**Data for analysis**.
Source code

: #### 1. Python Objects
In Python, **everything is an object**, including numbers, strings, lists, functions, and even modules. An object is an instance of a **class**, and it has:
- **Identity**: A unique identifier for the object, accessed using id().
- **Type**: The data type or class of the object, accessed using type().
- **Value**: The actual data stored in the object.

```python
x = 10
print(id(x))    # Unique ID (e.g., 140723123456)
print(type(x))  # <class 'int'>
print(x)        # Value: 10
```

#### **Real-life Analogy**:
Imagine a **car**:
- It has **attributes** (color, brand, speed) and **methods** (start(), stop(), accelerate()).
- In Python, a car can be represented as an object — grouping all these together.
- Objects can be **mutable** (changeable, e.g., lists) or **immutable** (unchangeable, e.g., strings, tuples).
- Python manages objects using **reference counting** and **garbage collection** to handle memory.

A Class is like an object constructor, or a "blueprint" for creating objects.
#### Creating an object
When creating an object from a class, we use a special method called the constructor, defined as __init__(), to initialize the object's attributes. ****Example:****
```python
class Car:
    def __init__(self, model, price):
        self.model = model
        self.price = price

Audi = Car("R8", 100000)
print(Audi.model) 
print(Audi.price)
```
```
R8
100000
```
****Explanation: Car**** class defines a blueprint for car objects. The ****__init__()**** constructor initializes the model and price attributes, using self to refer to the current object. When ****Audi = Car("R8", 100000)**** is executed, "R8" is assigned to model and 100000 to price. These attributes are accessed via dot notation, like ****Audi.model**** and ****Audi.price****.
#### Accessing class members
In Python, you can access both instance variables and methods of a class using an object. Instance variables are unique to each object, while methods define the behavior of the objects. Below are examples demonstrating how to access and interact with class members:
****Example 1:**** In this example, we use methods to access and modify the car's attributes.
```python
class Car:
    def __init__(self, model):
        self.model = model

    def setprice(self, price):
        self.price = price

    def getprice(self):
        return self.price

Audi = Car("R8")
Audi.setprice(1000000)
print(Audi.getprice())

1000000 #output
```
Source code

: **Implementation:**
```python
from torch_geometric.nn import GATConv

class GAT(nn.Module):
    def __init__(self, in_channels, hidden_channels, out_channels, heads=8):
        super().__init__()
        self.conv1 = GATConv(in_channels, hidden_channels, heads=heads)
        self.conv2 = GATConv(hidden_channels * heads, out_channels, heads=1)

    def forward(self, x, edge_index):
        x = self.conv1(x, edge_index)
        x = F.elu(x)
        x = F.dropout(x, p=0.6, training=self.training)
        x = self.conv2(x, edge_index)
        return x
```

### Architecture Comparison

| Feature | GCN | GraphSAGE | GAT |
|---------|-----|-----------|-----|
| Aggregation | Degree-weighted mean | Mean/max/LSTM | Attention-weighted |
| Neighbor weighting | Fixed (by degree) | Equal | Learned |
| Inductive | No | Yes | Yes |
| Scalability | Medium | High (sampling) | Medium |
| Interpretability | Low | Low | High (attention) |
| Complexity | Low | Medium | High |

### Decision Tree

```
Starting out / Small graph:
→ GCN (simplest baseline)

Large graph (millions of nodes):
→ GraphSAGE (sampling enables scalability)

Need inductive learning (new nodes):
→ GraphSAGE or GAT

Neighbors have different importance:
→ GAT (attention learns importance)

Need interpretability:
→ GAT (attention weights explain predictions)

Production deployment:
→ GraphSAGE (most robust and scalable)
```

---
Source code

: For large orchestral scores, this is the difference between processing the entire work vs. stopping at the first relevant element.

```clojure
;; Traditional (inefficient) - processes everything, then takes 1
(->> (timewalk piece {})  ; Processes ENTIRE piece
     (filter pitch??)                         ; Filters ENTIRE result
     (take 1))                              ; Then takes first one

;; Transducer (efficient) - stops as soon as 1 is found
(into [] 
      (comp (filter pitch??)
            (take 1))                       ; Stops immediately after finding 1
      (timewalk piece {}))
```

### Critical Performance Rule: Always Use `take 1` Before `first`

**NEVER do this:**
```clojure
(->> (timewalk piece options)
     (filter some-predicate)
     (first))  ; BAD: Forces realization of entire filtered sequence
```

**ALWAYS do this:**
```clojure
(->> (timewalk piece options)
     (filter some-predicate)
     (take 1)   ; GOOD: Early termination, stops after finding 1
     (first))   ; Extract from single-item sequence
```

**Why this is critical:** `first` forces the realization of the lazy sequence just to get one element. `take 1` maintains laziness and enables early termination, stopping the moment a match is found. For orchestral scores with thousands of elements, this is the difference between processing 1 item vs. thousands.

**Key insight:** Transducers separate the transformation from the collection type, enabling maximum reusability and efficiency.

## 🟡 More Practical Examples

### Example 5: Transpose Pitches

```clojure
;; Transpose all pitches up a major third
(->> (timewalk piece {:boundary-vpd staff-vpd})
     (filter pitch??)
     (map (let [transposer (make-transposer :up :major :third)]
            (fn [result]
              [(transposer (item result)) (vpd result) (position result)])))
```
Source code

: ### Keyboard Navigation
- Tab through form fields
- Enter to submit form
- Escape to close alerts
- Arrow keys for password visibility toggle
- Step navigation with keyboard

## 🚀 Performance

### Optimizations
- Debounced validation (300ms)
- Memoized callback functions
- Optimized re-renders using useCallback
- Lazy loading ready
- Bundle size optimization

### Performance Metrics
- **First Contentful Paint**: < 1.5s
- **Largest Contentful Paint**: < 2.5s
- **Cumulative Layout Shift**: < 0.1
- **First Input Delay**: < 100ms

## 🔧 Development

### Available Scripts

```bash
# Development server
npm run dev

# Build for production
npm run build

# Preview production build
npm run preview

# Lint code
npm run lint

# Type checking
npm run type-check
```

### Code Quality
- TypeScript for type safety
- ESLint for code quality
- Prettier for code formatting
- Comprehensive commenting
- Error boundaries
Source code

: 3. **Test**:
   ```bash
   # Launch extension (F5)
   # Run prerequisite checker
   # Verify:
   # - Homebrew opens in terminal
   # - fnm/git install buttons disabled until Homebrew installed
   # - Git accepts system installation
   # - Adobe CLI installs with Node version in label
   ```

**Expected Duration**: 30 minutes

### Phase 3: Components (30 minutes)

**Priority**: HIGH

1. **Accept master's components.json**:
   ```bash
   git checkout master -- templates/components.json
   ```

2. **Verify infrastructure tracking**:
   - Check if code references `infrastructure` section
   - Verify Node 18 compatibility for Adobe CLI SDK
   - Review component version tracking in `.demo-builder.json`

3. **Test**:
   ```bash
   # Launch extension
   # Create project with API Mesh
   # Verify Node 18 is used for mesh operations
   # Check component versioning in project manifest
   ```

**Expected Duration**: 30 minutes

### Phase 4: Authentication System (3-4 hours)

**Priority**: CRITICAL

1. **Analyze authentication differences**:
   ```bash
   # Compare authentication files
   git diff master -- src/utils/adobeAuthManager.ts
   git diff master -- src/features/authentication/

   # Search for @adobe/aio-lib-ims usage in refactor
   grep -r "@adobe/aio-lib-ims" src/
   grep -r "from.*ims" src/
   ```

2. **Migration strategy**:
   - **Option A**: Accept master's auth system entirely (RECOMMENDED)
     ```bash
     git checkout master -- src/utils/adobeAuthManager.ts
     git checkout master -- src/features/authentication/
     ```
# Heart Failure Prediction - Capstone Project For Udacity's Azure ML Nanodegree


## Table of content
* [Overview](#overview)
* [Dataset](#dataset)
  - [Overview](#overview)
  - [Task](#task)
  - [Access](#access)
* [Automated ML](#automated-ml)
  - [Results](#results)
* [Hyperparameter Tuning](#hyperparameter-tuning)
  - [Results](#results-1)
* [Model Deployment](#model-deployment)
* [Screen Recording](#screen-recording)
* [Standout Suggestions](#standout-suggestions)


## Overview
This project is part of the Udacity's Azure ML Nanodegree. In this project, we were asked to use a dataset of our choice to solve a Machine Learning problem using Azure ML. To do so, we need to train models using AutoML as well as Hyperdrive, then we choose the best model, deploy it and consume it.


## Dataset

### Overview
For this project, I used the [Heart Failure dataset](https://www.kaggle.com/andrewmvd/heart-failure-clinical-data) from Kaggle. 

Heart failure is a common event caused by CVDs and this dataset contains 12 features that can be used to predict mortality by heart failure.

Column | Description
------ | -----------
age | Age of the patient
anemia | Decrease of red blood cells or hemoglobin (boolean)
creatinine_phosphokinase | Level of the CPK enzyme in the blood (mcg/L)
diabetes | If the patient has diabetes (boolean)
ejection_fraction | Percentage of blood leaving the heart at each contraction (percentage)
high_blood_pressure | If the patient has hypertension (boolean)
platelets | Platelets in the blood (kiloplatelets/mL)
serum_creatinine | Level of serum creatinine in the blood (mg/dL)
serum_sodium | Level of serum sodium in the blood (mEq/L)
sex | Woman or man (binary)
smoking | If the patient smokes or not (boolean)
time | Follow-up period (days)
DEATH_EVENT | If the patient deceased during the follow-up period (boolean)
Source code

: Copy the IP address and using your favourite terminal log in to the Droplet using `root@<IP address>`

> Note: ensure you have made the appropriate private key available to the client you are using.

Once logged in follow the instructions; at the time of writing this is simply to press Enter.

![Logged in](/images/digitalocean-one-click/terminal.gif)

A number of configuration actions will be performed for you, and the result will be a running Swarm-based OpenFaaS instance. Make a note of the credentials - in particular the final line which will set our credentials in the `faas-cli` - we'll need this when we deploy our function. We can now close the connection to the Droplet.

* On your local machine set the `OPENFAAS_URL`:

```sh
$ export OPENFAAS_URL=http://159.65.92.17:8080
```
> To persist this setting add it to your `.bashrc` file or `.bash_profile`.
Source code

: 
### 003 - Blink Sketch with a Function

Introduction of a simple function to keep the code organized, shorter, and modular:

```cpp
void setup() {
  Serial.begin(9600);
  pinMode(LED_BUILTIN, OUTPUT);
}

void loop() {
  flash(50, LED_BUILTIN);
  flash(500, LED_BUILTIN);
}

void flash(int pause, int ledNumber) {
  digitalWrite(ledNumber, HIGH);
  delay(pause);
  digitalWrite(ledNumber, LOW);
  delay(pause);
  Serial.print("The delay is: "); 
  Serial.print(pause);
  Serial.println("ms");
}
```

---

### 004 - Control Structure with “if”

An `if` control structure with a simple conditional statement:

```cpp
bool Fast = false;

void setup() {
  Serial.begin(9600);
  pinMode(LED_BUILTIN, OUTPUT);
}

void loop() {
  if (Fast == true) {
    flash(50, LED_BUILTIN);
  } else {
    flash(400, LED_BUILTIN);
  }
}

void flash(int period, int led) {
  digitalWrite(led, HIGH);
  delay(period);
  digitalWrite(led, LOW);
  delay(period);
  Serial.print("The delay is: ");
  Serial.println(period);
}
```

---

**Problem requirements**.
Provide only the count of lines above in which the word "finding" occurs.

**Task output**.
2